*Exercise goal*
Using the text about Palouse Place, decide whether each statement agrees with it and answer yes or no, quoting the deciding words of the text: (a) The mall has a single floor. (b) The mall was once called Palouse Empire Mall. (c) The mall is on the eastern edge of Moscow.

*Selected text*
Palouse Place
- Location: Moscow, Idaho, U.S.
- Coordinates: 46°44′02″N 117°01′48″W﻿ / ﻿46.734°N 117.030°W
- Address: 1850 West Pullman Road
- Opened: 1976, 50 years ago
- Developer: Earl D. McCarthy
- Owner: Jameson Commercial Property Management, LLC
- Anchor tenants: 7
- Floor area: 400,000 square feet (37,000 m^{2})
- Floors: 1
- Parking: 2,170 spaces
- Website: palousemall.com

= Palouse Mall =

Palouse Place (previously Palouse Mall and Palouse Empire Mall) is an enclosed shopping mall in the western United States, located in Moscow, Idaho. Opened in 1976, the mall is anchored by Michael's, Old Navy, Ross Stores, Target, Ashley HomeStore, and WinCo Foods.

The site is on the western edge of the city, near the state border with Washington. It is fronted by Pullman Road, State Highway 8, which becomes State Route 270 in Washington and connects to Pullman, the other chief city on the Palouse, 7 mi west.

*Source material*
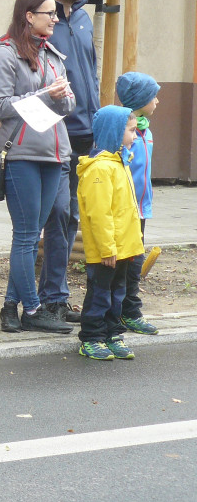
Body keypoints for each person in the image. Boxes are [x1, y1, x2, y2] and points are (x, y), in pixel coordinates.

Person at [0, 0, 76, 334]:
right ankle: (33, 309)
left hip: (55, 154)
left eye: (56, 13)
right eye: (49, 13)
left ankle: (12, 305)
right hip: (22, 153)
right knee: (25, 236)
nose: (55, 19)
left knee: (30, 237)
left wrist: (63, 97)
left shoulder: (52, 54)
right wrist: (44, 94)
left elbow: (66, 107)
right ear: (29, 16)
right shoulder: (6, 54)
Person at [41, 0, 97, 324]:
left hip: (87, 133)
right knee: (55, 214)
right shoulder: (39, 22)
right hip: (54, 135)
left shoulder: (82, 18)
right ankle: (42, 299)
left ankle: (56, 298)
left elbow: (89, 70)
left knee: (72, 216)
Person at [76, 106, 144, 360]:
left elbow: (126, 210)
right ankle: (92, 337)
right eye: (130, 130)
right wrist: (107, 248)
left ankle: (112, 333)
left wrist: (133, 246)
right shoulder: (100, 169)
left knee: (118, 293)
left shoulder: (119, 163)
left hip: (123, 249)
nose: (135, 135)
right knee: (100, 294)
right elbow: (99, 214)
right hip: (107, 251)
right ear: (114, 132)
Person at [115, 71, 162, 336]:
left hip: (141, 207)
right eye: (153, 96)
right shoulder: (124, 132)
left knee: (134, 259)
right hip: (125, 209)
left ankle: (128, 309)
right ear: (140, 99)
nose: (157, 101)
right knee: (129, 260)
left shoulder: (145, 131)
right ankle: (127, 311)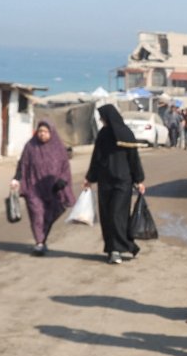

*The answer*
(a) Yes: "Floors: 1"
(b) Yes: "previously Palouse Mall and Palouse Empire Mall"
(c) No: "The site is on the western edge of the city"